NO: Flu vaccination should not be mandatory

Jacqui Neil, national transforming workforce lead at Scottish Care – ‘Mandatory vaccination presents ethical questions’

NHS staff across the UK have, for a number of years, been offered a free annual vaccine to protect against the flu. Despite this, uptake has been variable. The availability to social care staff was patchy and often resulted in a cost to the employer or staff member.

As we approach the winter months in a year where loss of life in our most vulnerable groups has been staggering, it is essential to ensure every safeguard is in place.
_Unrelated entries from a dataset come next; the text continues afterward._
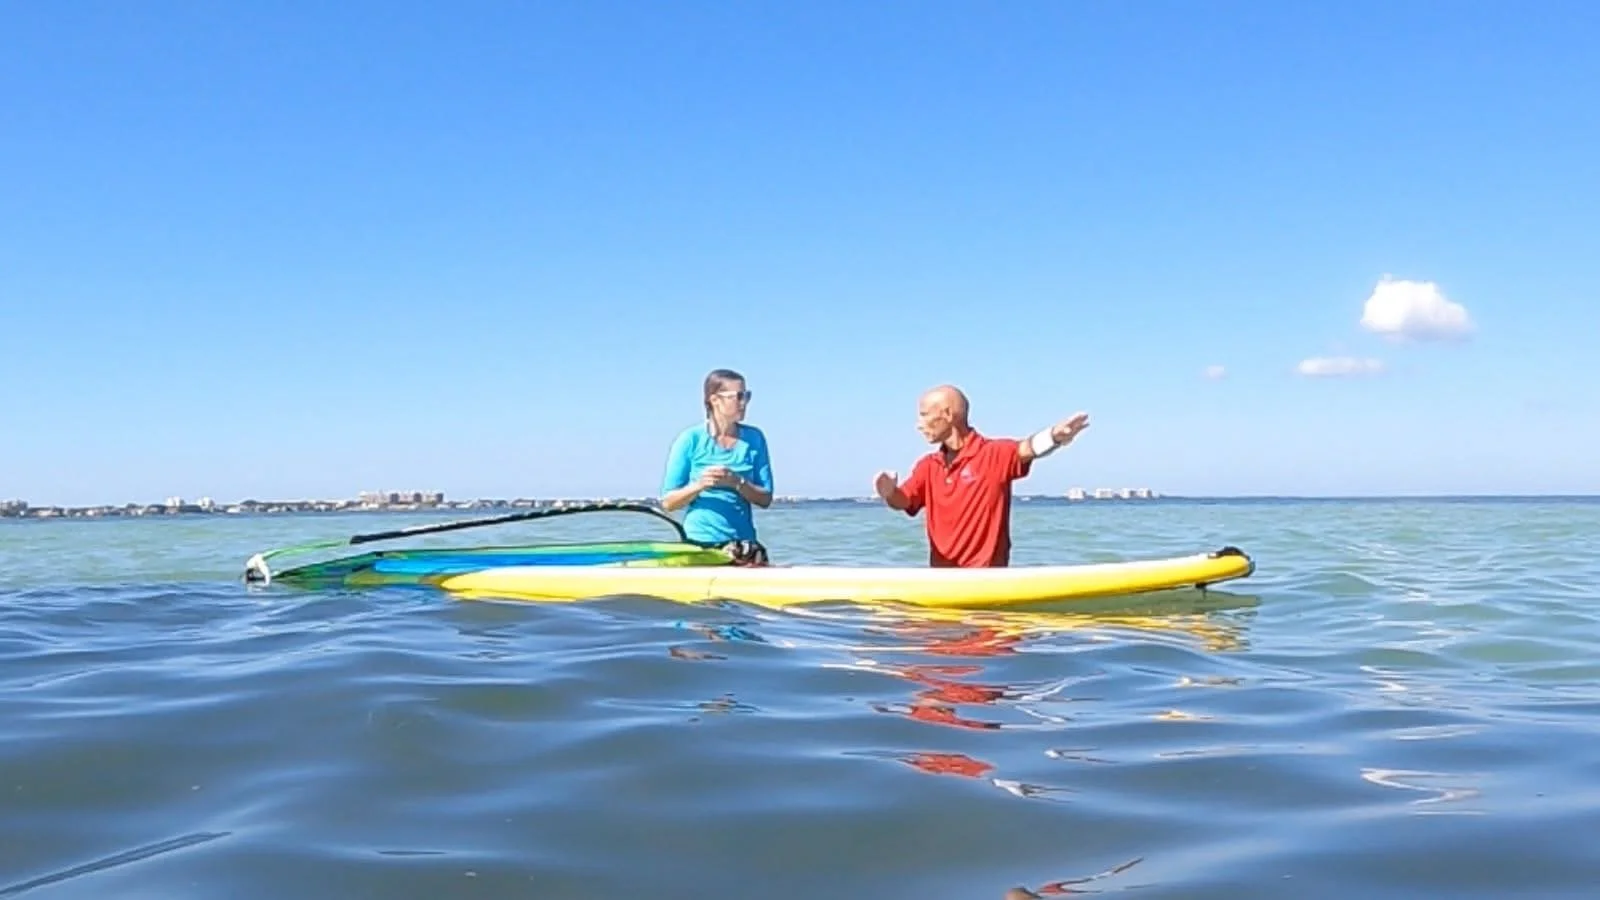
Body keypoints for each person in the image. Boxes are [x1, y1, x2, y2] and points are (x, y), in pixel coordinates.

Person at [873, 384, 1089, 568]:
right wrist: (889, 492)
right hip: (941, 583)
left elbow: (1027, 448)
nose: (918, 424)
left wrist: (1054, 437)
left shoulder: (993, 454)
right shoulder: (928, 466)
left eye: (924, 415)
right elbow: (904, 501)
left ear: (947, 415)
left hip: (987, 581)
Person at [660, 368, 774, 564]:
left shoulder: (754, 438)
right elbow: (668, 503)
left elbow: (765, 499)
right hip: (699, 543)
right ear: (714, 400)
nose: (743, 403)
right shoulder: (690, 440)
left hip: (743, 544)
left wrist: (737, 482)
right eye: (737, 396)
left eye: (746, 395)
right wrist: (700, 485)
In health and social care, the safeguarding of our patients and residents has always been at the forefront of all staff endeavours, but perhaps we have neglected ourselves in the process. Staff may perceive themselves to be healthier than they actually are and therefore not at risk. ‘I go to the gym and take vitamins so I don’t need the flu vaccination,’ they may think.
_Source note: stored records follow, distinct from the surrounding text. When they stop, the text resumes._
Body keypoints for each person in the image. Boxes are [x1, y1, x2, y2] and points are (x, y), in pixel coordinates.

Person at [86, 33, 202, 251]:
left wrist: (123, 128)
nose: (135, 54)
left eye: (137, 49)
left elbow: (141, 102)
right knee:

In Scotland this year, we will see the expansion of the flu programme, which will be fully inclusive of all social care staff who provide direct care. There is no question that prevention is better than cure, especially when the risk of a second wave of Covid-19 is a real threat. However, mandatory vaccination of front-line staff – and there have been several pushes for this over the years – presents many moral, religious and ethical questions. Respecting staff choice is important as some staff are simply not able to take the vaccine. Although the risk of adverse reactions is low, they are possible, and consent should always be sought for that reason alone.

Perhaps, then, the standpoint should not be mandatory vaccinations but a mutual benefit response. This would ensure we open up access to the vaccine, and encourage and educate staff to fully understand how this can reduce loss of life at a time when residents, staff and families are still recovering from the pandemic. I am confident with this year’s expanded flu vaccination in Scotland that social care staff will embrace the opportunity to receive a free vaccine, and that uptake will be high across the NHS and independent sector.

Sara Petronijevich, practice nurse at Maywood Surgery in West Sussex – ‘Consent should come first’

Mandating any procedure would bypass an important basis: consent. Healthcare workers are bound professional to gain (informed) consent to carry out any procedure, invasive or otherwise, and is the basis for the relationship between a practitioner and the patient, as one of mutual understanding and trust.

The word mandatory means forced. It would mean that the trust between the healthcare worker and their employer – in which the healthcare worker feels valued, considered and a competent professional, able to make their own best decisions – would alter. In addition, in England, the uptake by 74.3% of healthcare staff in 2019/20 is, I would assert, a stand-alone argument against a need to mandate.

In this current pandemic, the question of mask wearing in supermarkets could be considered a test run for announcing compulsory health measures. There are movements and declarations of personal rights and social media can elicit incredible responses to being asked to wear a mask. As with all yes/no questions, the polarisation of opinion can have a wider detrimental effect between people in environments with split opinions becoming chasms.

We should continue to practice in ways we do best, which is to provide health education, promote health prevention and that includes amongst us, in our teams. We can continue to practice good infection control including good handwashing (of which only 40% of HCW’s are handwashing correctly/at all points of care), wearing a mask, and respect each person’s decisions. There is also an issue of confidentiality – so that currently anyone who opts out of the flu vaccine offered ought not to become a reason to treat team members differently. If we move to mandating the vaccine (and the debate would recur yearly), then we begin to create an environment that has a completely different basis for those working for the best of others.